• **Given text**
- - -
I was able to implement algorithm 2 of Progressive Distillation... and tried to make it work for v-parametrization. So far it's looking like it works (can distil from 256 to 4 steps, loosing quality on the way), although I am pretty sure I have overlooked some details. Would you know if Katherine or anyone else might be able to help get the math right ?

My current implementation is hacking your Imagen class and looks terrible but if you are interested, the main code is here and closely follows the variable names from the paper cited above.

I am trying to get the algorithm right first and will try to spend more time later on to make the code more professional. I have many colleagues looking into diffusion and having a simple method to reduce sampling time is interesting to some of them for high resolution images, 3D volumes and sequences

lucidrains commented 1 year ago

@HReynaud hey! haven't even started yet, running behind :cry:

thank you for sharing your implementation! i think your best bet is to find someone on the Laion discord who is also working with distillation, if you need a second pair of eyes (or perhaps join forces with @jameshball , maybe meet up at the campus cafeteria and review the paper and code together)

realistically, i can only get to distillation early next month

jameshball commented 1 year ago

I think it's also going to be a next month ordeal for me - but let's make it happen!

lucidrains commented 1 year ago

@HReynaud will be getting back into this later this month, sorry i'm way behind on schedule

new development!

HReynaud commented 1 year ago

Hi Phil, no worries, your work has helped me a tremendously already.

I came across this paper this morning and it looks very promising indeed ! We'll definitely have 2-step diffusion models by the end of the year 😄
- - -
• **Directions**
• 1. Say whether each statement agrees with the distillation thread above. Answer yes or no for each and quote the words of the thread that decide it.
(a) The shared implementation distills from 256 to 4 steps with no loss of quality.
(b) lucidrains expects to get to distillation early next month.
(c) jameshball expects to work on distillation this week.
• 2. Return every line of the entries below that contains the string "aisis".
- - -
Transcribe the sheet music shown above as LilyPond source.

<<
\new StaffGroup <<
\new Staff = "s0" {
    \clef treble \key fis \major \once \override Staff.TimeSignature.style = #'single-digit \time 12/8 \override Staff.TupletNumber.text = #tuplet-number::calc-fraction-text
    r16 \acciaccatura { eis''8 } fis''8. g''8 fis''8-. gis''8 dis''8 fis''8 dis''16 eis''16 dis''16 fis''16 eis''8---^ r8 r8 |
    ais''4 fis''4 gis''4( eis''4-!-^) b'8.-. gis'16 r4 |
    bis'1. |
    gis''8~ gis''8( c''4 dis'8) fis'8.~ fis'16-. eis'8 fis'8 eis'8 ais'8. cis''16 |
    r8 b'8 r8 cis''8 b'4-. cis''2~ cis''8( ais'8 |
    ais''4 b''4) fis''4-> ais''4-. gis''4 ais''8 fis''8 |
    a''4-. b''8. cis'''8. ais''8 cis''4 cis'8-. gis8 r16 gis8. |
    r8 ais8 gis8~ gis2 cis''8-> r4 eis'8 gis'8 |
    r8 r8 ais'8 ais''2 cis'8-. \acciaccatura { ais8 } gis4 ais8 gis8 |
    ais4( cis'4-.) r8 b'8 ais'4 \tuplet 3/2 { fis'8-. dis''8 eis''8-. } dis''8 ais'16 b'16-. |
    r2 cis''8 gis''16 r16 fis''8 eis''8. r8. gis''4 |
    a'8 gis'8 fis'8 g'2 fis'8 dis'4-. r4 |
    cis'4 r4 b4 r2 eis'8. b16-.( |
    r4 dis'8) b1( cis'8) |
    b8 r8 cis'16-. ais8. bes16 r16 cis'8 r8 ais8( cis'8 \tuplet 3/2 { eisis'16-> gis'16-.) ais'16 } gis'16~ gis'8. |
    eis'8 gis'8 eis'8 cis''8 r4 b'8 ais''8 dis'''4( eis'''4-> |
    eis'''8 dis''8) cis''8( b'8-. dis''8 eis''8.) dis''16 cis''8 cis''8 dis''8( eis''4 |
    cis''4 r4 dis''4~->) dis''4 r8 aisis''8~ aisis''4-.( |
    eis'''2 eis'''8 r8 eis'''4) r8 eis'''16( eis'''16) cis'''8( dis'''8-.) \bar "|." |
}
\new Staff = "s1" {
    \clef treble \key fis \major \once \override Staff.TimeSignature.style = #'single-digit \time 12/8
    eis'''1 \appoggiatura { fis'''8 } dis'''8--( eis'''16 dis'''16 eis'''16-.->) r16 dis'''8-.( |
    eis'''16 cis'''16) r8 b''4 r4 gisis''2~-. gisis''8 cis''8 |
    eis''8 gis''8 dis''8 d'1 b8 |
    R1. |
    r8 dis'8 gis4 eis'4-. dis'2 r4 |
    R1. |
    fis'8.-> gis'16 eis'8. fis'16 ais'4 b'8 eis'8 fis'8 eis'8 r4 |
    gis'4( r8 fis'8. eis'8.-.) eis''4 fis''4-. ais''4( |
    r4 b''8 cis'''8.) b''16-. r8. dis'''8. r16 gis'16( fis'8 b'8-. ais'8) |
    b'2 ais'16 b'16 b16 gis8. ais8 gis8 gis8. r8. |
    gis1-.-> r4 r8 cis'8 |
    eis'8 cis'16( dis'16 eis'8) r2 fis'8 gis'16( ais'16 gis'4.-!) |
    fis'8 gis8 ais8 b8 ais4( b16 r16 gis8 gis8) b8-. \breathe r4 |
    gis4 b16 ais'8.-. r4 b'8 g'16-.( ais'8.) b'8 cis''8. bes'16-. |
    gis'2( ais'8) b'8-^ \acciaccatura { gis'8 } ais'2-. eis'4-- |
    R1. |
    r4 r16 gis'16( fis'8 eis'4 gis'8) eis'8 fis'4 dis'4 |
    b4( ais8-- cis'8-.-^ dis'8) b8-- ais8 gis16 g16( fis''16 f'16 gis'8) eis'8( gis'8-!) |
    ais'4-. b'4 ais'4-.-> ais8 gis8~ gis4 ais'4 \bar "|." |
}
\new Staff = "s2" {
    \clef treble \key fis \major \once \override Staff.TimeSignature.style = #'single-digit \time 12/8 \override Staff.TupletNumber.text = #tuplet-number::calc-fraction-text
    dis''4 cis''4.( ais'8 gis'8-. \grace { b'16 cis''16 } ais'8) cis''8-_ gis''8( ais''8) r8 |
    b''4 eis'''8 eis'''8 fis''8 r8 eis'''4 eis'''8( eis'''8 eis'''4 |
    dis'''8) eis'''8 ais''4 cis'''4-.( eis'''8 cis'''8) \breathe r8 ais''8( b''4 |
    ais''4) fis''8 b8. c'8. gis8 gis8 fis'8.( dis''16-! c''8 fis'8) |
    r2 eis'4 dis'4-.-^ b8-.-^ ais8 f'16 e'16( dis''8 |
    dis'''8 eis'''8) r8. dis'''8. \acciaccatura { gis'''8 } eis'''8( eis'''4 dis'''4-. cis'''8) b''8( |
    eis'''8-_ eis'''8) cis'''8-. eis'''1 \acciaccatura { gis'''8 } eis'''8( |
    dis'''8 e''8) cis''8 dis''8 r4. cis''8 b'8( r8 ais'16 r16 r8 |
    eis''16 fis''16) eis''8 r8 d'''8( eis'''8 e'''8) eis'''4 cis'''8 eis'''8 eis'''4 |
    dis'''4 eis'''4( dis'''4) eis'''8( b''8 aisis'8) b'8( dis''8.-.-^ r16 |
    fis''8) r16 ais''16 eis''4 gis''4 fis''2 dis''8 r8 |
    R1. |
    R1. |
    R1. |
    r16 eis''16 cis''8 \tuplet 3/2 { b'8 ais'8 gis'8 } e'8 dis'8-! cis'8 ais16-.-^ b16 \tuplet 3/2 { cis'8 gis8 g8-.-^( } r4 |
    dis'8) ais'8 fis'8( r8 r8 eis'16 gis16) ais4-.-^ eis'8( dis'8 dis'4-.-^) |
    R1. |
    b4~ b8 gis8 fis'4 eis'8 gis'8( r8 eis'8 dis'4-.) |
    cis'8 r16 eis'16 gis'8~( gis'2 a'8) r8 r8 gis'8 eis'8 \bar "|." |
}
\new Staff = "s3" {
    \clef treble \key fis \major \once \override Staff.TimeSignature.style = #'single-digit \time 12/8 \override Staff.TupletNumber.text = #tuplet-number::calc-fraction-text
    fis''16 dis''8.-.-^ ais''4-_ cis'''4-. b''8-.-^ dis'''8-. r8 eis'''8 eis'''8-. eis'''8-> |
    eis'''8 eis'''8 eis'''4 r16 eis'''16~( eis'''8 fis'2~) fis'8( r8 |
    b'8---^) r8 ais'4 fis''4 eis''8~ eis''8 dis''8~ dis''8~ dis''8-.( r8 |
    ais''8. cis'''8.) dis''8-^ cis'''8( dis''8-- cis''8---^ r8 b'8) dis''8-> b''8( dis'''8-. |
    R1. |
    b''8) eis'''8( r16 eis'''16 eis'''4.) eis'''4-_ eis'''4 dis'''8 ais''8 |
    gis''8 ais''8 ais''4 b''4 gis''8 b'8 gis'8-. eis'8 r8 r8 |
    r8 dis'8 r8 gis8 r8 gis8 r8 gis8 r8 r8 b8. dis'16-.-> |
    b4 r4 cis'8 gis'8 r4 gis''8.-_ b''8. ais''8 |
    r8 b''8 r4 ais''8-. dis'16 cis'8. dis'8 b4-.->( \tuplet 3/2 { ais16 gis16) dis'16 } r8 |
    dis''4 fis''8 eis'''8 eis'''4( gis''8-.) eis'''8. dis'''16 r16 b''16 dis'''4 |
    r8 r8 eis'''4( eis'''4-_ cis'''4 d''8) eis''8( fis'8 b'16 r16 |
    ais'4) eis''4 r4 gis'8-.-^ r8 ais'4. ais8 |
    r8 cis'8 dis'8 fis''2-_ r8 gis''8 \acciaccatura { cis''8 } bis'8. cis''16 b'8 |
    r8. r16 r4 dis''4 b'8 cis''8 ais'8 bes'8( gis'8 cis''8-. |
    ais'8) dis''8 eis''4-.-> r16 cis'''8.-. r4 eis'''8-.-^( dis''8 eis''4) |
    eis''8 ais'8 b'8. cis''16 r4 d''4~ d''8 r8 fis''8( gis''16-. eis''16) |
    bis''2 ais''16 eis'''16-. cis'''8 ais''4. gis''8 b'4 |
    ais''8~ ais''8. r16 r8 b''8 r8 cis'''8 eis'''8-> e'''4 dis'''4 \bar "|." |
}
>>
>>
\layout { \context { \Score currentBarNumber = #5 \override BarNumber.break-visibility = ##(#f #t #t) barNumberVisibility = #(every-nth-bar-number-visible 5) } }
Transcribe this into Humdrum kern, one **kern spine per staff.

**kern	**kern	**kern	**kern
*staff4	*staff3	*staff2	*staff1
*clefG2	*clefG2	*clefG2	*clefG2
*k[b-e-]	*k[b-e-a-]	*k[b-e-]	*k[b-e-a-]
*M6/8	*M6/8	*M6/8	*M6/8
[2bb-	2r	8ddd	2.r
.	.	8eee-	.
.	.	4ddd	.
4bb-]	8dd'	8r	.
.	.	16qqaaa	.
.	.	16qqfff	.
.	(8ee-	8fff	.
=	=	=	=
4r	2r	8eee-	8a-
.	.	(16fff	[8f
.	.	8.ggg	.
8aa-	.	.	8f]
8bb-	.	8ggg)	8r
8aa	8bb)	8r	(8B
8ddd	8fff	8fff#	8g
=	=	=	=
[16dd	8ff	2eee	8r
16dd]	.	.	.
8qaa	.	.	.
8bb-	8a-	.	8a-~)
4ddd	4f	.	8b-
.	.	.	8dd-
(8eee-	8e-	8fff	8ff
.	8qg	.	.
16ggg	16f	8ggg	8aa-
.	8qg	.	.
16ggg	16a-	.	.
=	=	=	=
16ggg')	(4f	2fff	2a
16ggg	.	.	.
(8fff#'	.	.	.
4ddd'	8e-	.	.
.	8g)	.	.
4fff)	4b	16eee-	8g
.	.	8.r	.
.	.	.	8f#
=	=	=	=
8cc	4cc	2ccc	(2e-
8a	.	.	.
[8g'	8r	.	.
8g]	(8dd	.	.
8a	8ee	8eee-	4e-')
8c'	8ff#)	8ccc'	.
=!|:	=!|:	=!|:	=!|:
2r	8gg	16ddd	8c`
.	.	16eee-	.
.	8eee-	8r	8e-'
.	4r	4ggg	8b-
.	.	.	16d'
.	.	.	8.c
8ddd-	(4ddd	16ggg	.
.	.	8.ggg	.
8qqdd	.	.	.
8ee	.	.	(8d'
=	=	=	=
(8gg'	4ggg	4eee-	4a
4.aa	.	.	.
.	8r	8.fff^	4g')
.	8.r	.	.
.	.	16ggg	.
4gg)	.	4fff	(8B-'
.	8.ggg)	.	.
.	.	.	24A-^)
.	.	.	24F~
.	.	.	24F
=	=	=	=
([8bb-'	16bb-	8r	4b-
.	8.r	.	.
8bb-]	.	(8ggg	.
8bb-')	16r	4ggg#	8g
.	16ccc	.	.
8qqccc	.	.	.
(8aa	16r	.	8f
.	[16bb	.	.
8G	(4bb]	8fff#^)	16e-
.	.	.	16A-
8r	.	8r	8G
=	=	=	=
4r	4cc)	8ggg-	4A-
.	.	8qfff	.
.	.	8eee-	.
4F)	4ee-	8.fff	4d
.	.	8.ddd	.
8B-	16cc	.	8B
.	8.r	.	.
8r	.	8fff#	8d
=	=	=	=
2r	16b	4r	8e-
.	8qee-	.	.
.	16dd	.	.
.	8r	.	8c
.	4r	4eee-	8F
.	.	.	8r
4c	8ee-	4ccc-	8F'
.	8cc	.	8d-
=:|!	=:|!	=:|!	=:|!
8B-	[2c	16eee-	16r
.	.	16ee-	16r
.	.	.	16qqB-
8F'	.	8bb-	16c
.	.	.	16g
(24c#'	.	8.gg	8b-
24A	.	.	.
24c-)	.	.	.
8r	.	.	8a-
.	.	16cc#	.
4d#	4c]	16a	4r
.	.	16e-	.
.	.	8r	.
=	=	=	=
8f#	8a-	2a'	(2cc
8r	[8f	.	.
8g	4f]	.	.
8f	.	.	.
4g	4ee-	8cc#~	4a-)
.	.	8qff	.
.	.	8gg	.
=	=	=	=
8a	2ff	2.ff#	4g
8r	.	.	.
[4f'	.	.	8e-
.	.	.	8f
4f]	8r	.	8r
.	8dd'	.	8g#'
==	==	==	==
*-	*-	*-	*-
- - -
• **Expected outputs**
• 1.
(a) No: "can distil from 256 to 4 steps, loosing quality on the way"
(b) Yes: "realistically, i can only get to distillation early next month"
(c) No: "I think it's also going to be a next month ordeal for me"

• 2.
    cis''4 r4 dis''4~->) dis''4 r8 aisis''8~ aisis''4-.( |
    dis'''4 eis'''4( dis'''4) eis'''8( b''8 aisis'8) b'8( dis''8.-.-^ r16 |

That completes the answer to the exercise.